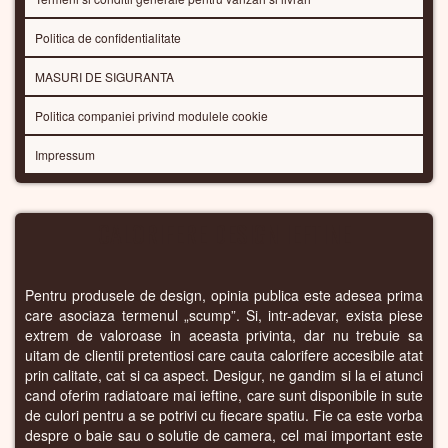
Politica de confidentialitate
MASURI DE SIGURANTA
Politica companiei privind modulele cookie
Impressum
CALORIFERE DESIGN IEFTINE
Pentru produsele de design, opinia publica este adesea prima
care asociaza termenul „scump”. Si, intr-adevar, exista piese
extrem de valoroase in aceasta privinta, dar nu trebuie sa
uitam de clientii pretentiosi care cauta calorifere accesibile atat
prin calitate, cat si ca aspect. Desigur, ne gandim si la ei atunci
cand oferim radiatoare mai ieftine, care sunt disponibile in sute
de culori pentru a se potrivi cu fiecare spatiu. Fie ca este vorba
despre o baie sau o solutie de camera, cel mai important este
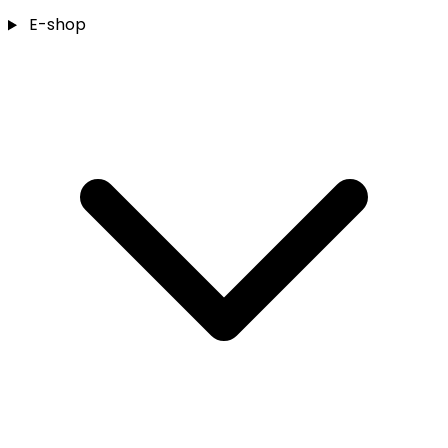
E-shop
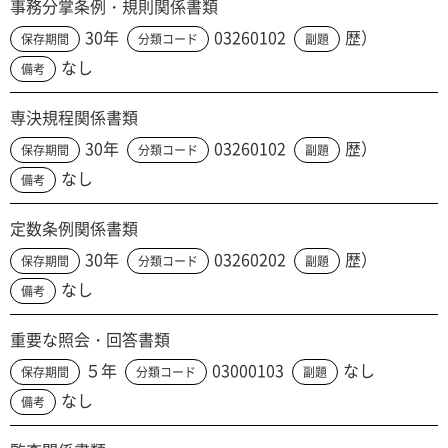
事務分掌条例・規則関係書類
30年
03260102
歴）
保存期間
分類コード
副題
なし
備考
専決規程関係書類
30年
03260102
歴）
保存期間
分類コード
副題
なし
備考
定数条例関係書類
30年
03260202
歴）
保存期間
分類コード
副題
なし
備考
重要な照会・回答書類
５年
03000103
なし
保存期間
分類コード
副題
なし
備考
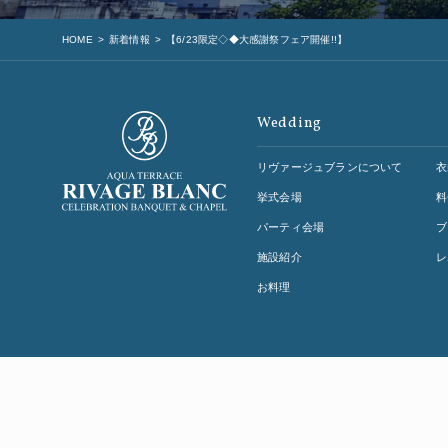
HOME
新着情報
【6/23限定◇◆大感謝祭フェア開催!!】
Wedding
リヴァージュブランについて
衣
挙式会場
料
パーティ会場
ブ
施設紹介
レ
お料理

━━━━━━━━━━━━━━━━

__EXERCISE GOAL__: Copy out the text read from all the entries above line for line, omitting the pictures.

__WRITTEN ANSWER__:
Politica de confidentialitate
MASURI DE SIGURANTA
Politica companiei privind modulele cookie
Impressum
CALORIFERE DESIGN IEFTINE
Pentru produsele de design, opinia publica este adesea prima
care asociaza termenul „scump”. Si, intr-adevar, exista piese
extrem de valoroase in aceasta privinta, dar nu trebuie sa
uitam de clientii pretentiosi care cauta calorifere accesibile atat
prin calitate, cat si ca aspect. Desigur, ne gandim si la ei atunci
cand oferim radiatoare mai ieftine, care sunt disponibile in sute
de culori pentru a se potrivi cu fiecare spatiu. Fie ca este vorba
despre o baie sau o solutie de camera, cel mai important este
E-shop
事務分掌条例・規則関係書類
30年
03260102
歴）
保存期間
分類コード
副題
なし
備考
専決規程関係書類
30年
03260102
歴）
保存期間
分類コード
副題
なし
備考
定数条例関係書類
30年
03260202
歴）
保存期間
分類コード
副題
なし
備考
重要な照会・回答書類
５年
03000103
なし
保存期間
分類コード
副題
なし
備考
HOME
新着情報
【6/23限定◇◆大感謝祭フェア開催!!】
Wedding
リヴァージュブランについて
衣
挙式会場
料
パーティ会場
ブ
施設紹介
レ
お料理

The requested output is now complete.